Терри снова закрыла глаза.
Первым прорвавшим завесу тьмы мимолетным воспоминанием был не материальный образ, а звук. Звук закрывающейся входной двери.
Терри сотрясла дрожь.
— Что это было? — спросила Денис.
Покачав головой, Терри медленно начала:
— У нас была входная дверь, стеклянная. На заднем крыльце, там, где я нашла его. Когда ее закрывали, раздавался слабый щелчок, когда захлопывался язычок на замке. Я слышу этот звук.
— Где вы находитесь?
Тьма стала другой: это уже не серый пробивающийся сквозь опущенные веки мрак, а что-то черное и близкое. Терри ощутила тесноту в груди.
— Я не знаю, — еле слышно ответила она. — Просто не знаю.
— Обнаружив отца, вы закрыли дверь и пошли звать на помощь?
Образ. За спиной у Терезы Роза, она цепляется за дверь, которая выскользнула у нее из руки. Голодная кошка мурлыкает и трется о ногу матери.
— Нет, — наконец промолвила она. — По-моему, мама была здесь же.
Воцарилась тишина.
— Что предшествовало этому воспоминанию? — спросила Харрис. — Что вы видите?
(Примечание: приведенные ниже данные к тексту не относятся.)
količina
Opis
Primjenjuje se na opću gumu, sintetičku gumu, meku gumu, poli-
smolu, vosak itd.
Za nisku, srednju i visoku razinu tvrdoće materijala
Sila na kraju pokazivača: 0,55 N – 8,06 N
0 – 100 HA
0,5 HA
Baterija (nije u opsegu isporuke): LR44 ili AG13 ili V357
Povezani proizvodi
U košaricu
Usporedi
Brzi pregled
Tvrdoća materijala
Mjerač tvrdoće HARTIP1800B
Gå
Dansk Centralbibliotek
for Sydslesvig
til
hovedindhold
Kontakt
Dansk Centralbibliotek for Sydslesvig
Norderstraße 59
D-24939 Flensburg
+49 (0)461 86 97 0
Терри откинулась на спинку кресла. Кресло мягкое, как тот матрас на кровати, в котором она буквально утопала, когда была ребенком. С закрытыми глазами образ был похож на ночь, прорезанную первыми предрассветными лучами.
Терри не спится.
Она лишь временами забывается беспокойным сном. Прямоугольник окна, еще недавно по-ночному черный, обрамляет серую пелену раннего утра; текут минуты, и темные очертания пальмы за окном становятся все более отчетливыми.
Что-то не так.
Она не знает что. Из спальни родителей не доносится ни звука: когда она просыпается, ей всегда желанна эта тишина. Но сейчас тишина кажется более глубокой, как будто чего-то или кого-то не хватает. По спине у нее бегут мурашки.
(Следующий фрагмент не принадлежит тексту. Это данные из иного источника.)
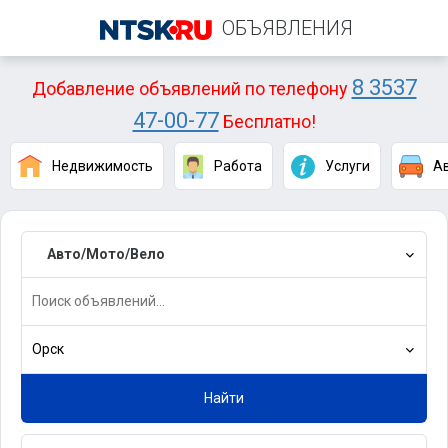
ОБЪЯВЛЕНИЯ
8 3537
Добавление объявлений по телефону
47-00-77
Бесплатно!
Недвижимость
Работа
Услуги
А
Авто/Мото/Вело
Орск
Найти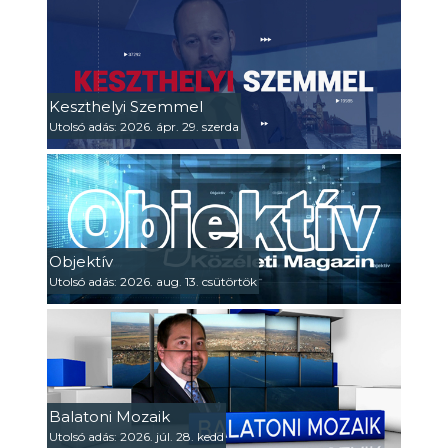
Keszthelyi Szemmel
Utolsó adás: 2026. ápr. 29. szerda
Objektív
Utolsó adás: 2026. aug. 13. csütörtök
Balatoni Mozaik
Utolsó adás: 2026. júl. 28. kedd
Чтобы успокоить саму себя, она вспоминает лица своих родных такими, какими видела их накануне вечером. После ужина мама варила суп, а Терри мыла посуду. Последнее время этим занимаются Ева и Мария: так велела Роза, потому что Терри стали много задавать на дом. Но прошлым вечером ее сестры играли за обеденным столом в «монополию», весело смеясь и слегка переругиваясь. Роза разрешила им поиграть, потому что отца не было дома. Терри молча мыла посуду и не спрашивала у матери, где он. Она и без того видела, как та напряжена, видела отрешенность в ее взгляде, когда мать брала у нее из рук тарелки, чтобы вытереть их.
Потом Терри прошла к себе и закончила домашнее задание по алгебре. При этом чутко прислушивалась, не пришел ли отец, не скрипнула ли дверь, не щелкнул ли замок. Так ничего и не услышав, она уснула.
Теперь, утром, что-то было не так.
Наблюдая, как постепенно светает, девочка вспоминает о том, что было всего несколько часов назад. И в ее детском сознании эти события приобретают характер беспорядочной путаницы, как в лихорадке, когда тонкая грань отделяет бодрствование ото сна. Из-за бессонницы у нее слезятся глаза; она чувствует, как потная простыня неприятно липнет к телу. Ей мерещатся какие-то образы, которые беспокойно мельтешат и вращаются; может, она видела их когда-нибудь ночью, или они только плод ее воображения. Не вполне отдавая себе отчет в своих действиях, она выбирается из постели и босыми ногами ступает по холодному деревянному полу. Окно приоткрыто, и с улицы на нее дышит осенний холод.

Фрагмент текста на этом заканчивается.